RAG: o modelo acessa informações que ele não tem
O RAG é uma abordagem inovadora em que um modelo de linguagem recebe acesso a informações que ele inicialmente não possui. Isso significa que o RAG permite ao modelo recuperar e incorporar conhecimento de fontes externas para melhorar sua capacidade de gerar texto coeso e relevante.
Em outras palavras, se você precisar de um modelo que saiba sobre seu catálogo de produtos, precisará usar RAG. Este é um exemplo típico da utilidade do RAG em cenários comerciais.
Fine-Tuning: mudando o comportamento do modelo
Por outro lado, a fine-tunning é uma técnica tradicional que modifica como um modelo funciona em relação às informações existentes. Isso significa alterar os pesos dos neurônios do modelo para adequá-lo ao seu problema específico.
Se você tiver um modelo pré-treinado e quiser adaptá-lo à sua aplicação, a fine-tunning é uma ótima escolha. Contudo, é fundamental ter cuidado com o risco de sobre-aprendizado, que pode ocorrer se o modelo for ajustado demais às suas necessidades específicas.

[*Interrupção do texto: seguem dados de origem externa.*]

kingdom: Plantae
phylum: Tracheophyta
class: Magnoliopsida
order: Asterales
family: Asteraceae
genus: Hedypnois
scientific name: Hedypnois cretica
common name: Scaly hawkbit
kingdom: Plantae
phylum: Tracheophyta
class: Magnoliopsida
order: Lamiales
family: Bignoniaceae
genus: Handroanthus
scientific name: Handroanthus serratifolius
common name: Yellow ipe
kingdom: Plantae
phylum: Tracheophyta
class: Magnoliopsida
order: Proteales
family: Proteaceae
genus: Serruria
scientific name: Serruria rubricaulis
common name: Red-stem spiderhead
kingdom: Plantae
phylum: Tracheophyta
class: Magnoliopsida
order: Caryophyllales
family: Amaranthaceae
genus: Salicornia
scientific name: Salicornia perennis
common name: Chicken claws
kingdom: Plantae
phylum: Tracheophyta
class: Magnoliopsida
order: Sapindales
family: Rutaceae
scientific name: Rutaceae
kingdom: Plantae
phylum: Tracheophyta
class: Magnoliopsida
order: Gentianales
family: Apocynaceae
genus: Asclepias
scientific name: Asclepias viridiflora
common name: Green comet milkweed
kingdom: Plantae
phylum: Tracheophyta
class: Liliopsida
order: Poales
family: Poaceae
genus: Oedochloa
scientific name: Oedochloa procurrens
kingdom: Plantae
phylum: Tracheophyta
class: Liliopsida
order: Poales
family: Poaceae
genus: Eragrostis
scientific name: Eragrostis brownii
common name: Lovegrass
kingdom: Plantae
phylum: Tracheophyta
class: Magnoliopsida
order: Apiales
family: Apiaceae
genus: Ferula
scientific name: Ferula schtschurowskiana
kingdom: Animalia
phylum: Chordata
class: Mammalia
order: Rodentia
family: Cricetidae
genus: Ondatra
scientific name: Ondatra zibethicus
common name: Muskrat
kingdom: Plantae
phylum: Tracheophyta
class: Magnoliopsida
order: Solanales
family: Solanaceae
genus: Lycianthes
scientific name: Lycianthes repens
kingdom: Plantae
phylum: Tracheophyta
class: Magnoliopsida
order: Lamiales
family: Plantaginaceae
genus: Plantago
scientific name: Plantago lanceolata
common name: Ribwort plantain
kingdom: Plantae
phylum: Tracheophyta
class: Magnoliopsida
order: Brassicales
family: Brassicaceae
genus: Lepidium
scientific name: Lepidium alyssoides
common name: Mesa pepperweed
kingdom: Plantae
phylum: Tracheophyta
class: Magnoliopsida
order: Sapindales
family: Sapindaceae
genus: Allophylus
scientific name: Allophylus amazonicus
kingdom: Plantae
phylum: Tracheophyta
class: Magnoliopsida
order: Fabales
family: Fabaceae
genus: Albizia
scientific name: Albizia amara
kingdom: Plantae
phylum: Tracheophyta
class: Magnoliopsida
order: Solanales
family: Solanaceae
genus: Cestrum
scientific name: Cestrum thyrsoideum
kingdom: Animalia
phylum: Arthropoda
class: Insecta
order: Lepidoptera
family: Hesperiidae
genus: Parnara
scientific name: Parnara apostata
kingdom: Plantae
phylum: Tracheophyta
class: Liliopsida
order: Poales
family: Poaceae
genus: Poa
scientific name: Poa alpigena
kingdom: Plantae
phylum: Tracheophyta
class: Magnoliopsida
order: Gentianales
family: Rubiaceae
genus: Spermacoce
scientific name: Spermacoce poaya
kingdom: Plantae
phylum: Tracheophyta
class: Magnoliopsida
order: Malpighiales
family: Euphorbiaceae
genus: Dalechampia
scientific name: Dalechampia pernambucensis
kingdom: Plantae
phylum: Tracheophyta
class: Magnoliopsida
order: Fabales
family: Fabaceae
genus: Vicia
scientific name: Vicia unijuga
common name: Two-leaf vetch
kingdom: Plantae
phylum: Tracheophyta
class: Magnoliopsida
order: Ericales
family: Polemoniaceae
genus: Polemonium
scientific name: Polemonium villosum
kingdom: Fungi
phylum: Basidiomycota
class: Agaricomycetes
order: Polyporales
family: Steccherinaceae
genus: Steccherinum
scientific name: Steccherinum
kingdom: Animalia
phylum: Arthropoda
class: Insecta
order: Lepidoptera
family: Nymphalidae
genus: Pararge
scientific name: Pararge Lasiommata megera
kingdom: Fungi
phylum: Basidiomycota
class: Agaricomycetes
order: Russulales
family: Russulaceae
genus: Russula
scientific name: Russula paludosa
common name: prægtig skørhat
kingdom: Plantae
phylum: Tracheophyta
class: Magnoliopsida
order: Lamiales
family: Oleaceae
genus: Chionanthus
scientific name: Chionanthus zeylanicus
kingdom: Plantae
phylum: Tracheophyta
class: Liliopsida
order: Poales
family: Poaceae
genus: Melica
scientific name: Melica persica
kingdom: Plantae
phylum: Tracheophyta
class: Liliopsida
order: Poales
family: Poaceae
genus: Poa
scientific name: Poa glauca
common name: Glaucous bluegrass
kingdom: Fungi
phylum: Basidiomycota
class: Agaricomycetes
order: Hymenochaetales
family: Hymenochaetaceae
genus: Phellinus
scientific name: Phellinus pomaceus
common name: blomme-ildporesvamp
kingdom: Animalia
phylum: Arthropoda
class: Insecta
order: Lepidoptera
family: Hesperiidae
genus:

Quando usar RAG e quando fine-tuning?
Portanto, a escolha entre RAG e fine-tunning depende do seu caso de uso específico. Se você precisar de um modelo que possa aprender rapidamente com uma quantidade limitada de dados, o RAG é uma boa opção. No entanto, se você já tiver um modelo pré-treinado e quiser adaptá-lo à sua aplicação, a fine-tunning pode ser mais adequada.
Conclusão
Em resumo, RAG e fine-tunning são abordagens diferentes que podem ajudar os profissionais de IA a criar modelos mais eficazes. A escolha entre elas depende do contexto específico do projeto. O futuro da tecnologia IA aponta para modelos híbridos que combinam o melhor de ambas as abordagens, oferecendo uma solução ainda mais poderosa.